Do you shop at Aldi? What are some of your favorites?

Grocery shopping is a nightmare.

I don’t do it often, but on occasional I become so delusional that I believe I can manage grocery shopping with 2 small kids. Grocery shopping with my little heathens is clearly well outside the scope of my parenting abilities. It’s been proven to me every time I attempt it. And for some stupid reason, I keep coming back for more.

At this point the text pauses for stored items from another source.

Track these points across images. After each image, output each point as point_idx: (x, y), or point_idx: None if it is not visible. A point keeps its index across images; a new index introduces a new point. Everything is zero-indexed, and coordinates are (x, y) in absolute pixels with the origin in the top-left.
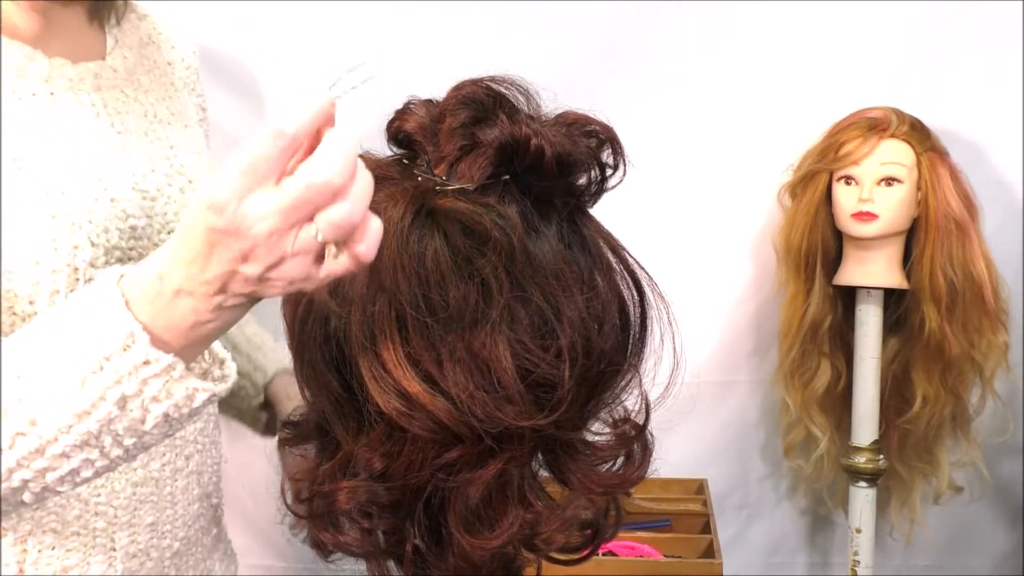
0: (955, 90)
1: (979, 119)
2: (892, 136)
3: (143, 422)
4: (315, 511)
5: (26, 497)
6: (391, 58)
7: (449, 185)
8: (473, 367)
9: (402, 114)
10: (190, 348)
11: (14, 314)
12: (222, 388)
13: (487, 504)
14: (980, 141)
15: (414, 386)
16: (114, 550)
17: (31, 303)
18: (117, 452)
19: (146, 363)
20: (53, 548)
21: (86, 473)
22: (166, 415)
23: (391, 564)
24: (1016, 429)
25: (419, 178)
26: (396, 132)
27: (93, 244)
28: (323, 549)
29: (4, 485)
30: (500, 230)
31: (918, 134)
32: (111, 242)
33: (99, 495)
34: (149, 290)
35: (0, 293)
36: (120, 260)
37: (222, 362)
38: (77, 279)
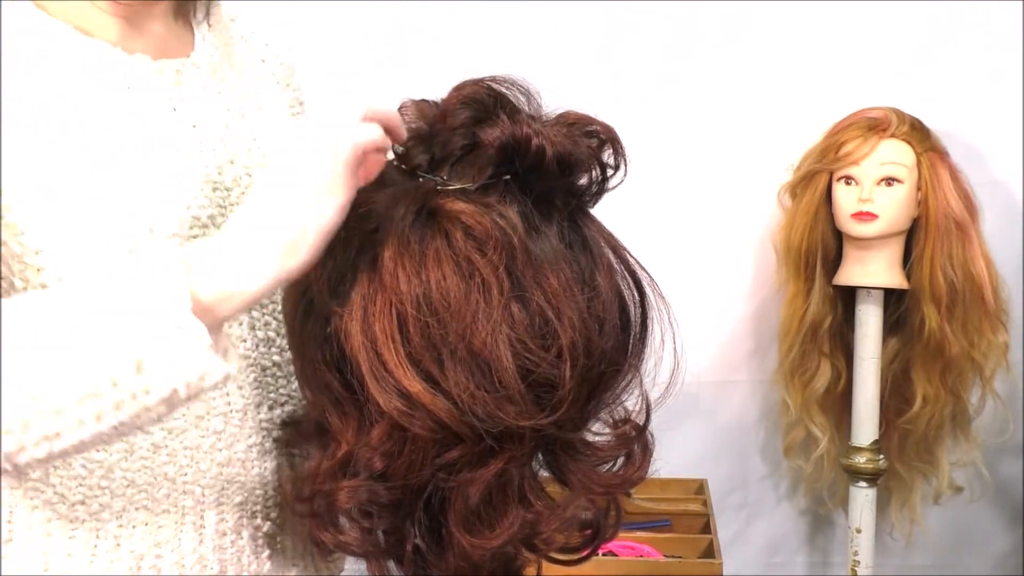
0: (955, 90)
1: (979, 119)
2: (892, 136)
3: (149, 392)
4: (315, 510)
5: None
6: (391, 58)
7: (450, 185)
8: (474, 366)
9: (400, 115)
10: (219, 319)
11: None
12: (232, 370)
13: (487, 504)
14: (980, 141)
15: (415, 385)
16: (203, 527)
17: None
18: (110, 420)
19: (180, 329)
20: (146, 524)
21: (68, 439)
22: (174, 392)
23: (391, 564)
24: (1016, 429)
25: (420, 178)
26: None
27: (151, 231)
28: (323, 548)
29: (22, 437)
30: (501, 230)
31: (918, 134)
32: (170, 229)
33: (186, 475)
34: (208, 251)
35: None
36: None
37: (225, 351)
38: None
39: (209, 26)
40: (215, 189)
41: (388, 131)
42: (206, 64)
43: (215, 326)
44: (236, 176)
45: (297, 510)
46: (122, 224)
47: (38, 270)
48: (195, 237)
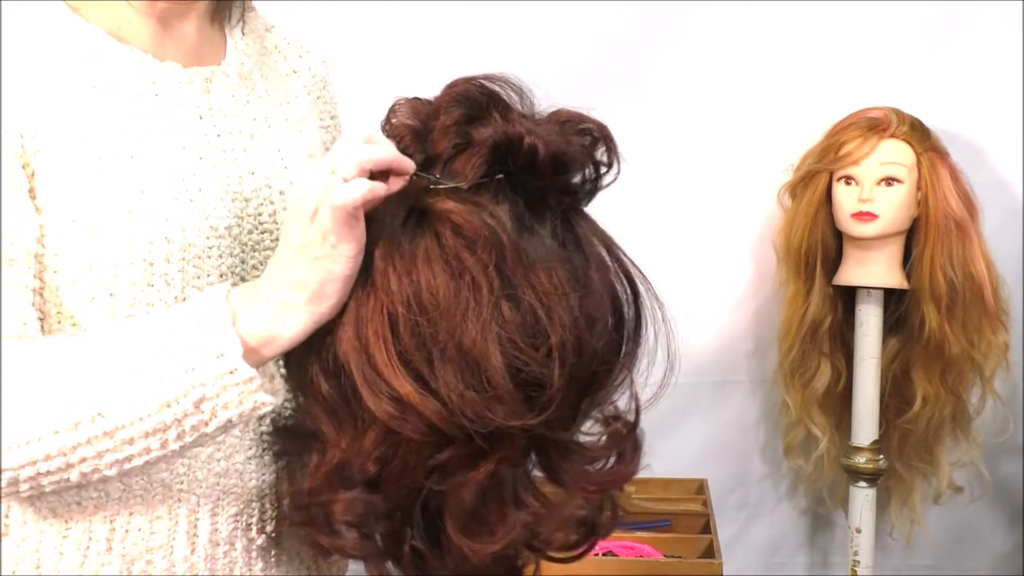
0: (955, 90)
1: (979, 119)
2: (892, 136)
3: (208, 424)
4: (312, 518)
5: (73, 475)
6: (388, 57)
7: (442, 184)
8: (463, 366)
9: (392, 114)
10: (264, 360)
11: (94, 303)
12: (279, 401)
13: (482, 506)
14: (980, 141)
15: (405, 386)
16: (196, 536)
17: (111, 295)
18: (174, 447)
19: (232, 372)
20: (139, 530)
21: (137, 462)
22: (229, 421)
23: (390, 564)
24: (1016, 429)
25: (412, 177)
26: (388, 132)
27: (168, 240)
28: (321, 551)
29: (62, 460)
30: (490, 229)
31: (918, 134)
32: (187, 239)
33: (181, 483)
34: (251, 299)
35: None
36: (198, 257)
37: (272, 377)
38: (152, 273)
39: (243, 34)
40: (234, 199)
41: (389, 170)
42: (236, 73)
43: (261, 363)
44: (256, 187)
45: (294, 519)
46: (139, 231)
47: (55, 272)
48: (210, 247)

My grocery shopping experience has 4 stages:

  • Over-confidence: As we pull up to the store, children smiling, sippy cups in hand, Starbucks in tow, I’m feeling pretty good. This is usually the point where I’m telling myself a number of lies, centered around the fact that past failures were just a fluke. We’re going to be just fine today. -Insert eye roll so heavy I can see my brain- As we enter the store with my list in hand, cart chock-full of small people, and hair quickly reaching homeless-level dishevelment just from the sheer effort of wrestling both kids from a car seat and into a cart, I begin seeing my flaw. This is where step two comes in.
  • Errors have been made: My toddler is tearing up all the things I put in the cart, or handing them up to her baby sister to gnaw violently on, while she lets out her first of many war cries. I soon realize this is not going to work, and that said toddler will need to walk. Remember, it will be FINE. Let’s get her on the floor. “No, wait, don’t slam that man’s cart into his own shin! Please don’t run to the next aisle! Put that back on the shelf! That’s not ours, hand that back to the woman you stole it from, please! Don’t eat that off the floor! Don’t lick the floor, either! You have to go potty again?!” Why didn’t I bring a carrier? Why didn’t I foresee this? How many mistakes must I make? Why does the baby cry at the worst possible time? Great, she pooped her pants.
  • F*!k this: This is about the time that I start making statements likeĀ “If you can’t be nice, we can’t get your chocolate almond milk” or “Fine, then we’re putting it all back and leaving with nothing”. This is literally the most stupid thing I’ve ever said, because anyone who knows me (my own kids included) knows I refuse to leave that store until everything I need is in my cart. I’m just not capable of walking away from work I’ve already done. So they call my bluff. Again and again and again. And I make weak threats that no one gives two sh!ts about. And then I rage-weep, and I walk through the aisles, corralling my monsters and ignoring hateful stares while L piles unnecessary crap into the cart, that I’ll eventually need to re-route to return to it’s home.
  • I’m never, ever doing this again: When we get to the cart, no less than 5 hours from the time we arrived, looking broken, feeling pretty butthurt/murderous, I vow, THIS will be the end. THIS was the last straw. THIS is the lesson I needed. Now I just need to get us home in a route that bypasses anything that MIGHT sell chicken nuggets. As I do so, I convince myself that no matter how hungry we are, it can wait the 8 hours of my husband’s work shift. This IS the last time.

 

I’m not a particularly stupid person, so I rarely take my kids to the store with me if I can avoid it. But I might be a little crazy, because I keep doing the same thing and expecting different results. I’m at the point where I’m unsure if I’ll ever be able to take them into public places before they reach adulthood. It seems unlikely.

I’ve heard it before, and every time it’s been said to me, I laugh hysterically in my head at it, that if you just keep taking them out, they eventually learn to behave in public. Based on my experiences, my children level up in ridiculousness each time we pull into a Kroger parking lot. So, to those of you who look like hot messes in the grocery store… Solidarity. It’s all I have to offer. And those of you who pretend to have your crap together, please don’t judge the rest of us when we look like fools. Best wishes to my fellow parents trying not to fall apart in a Giant Eagle.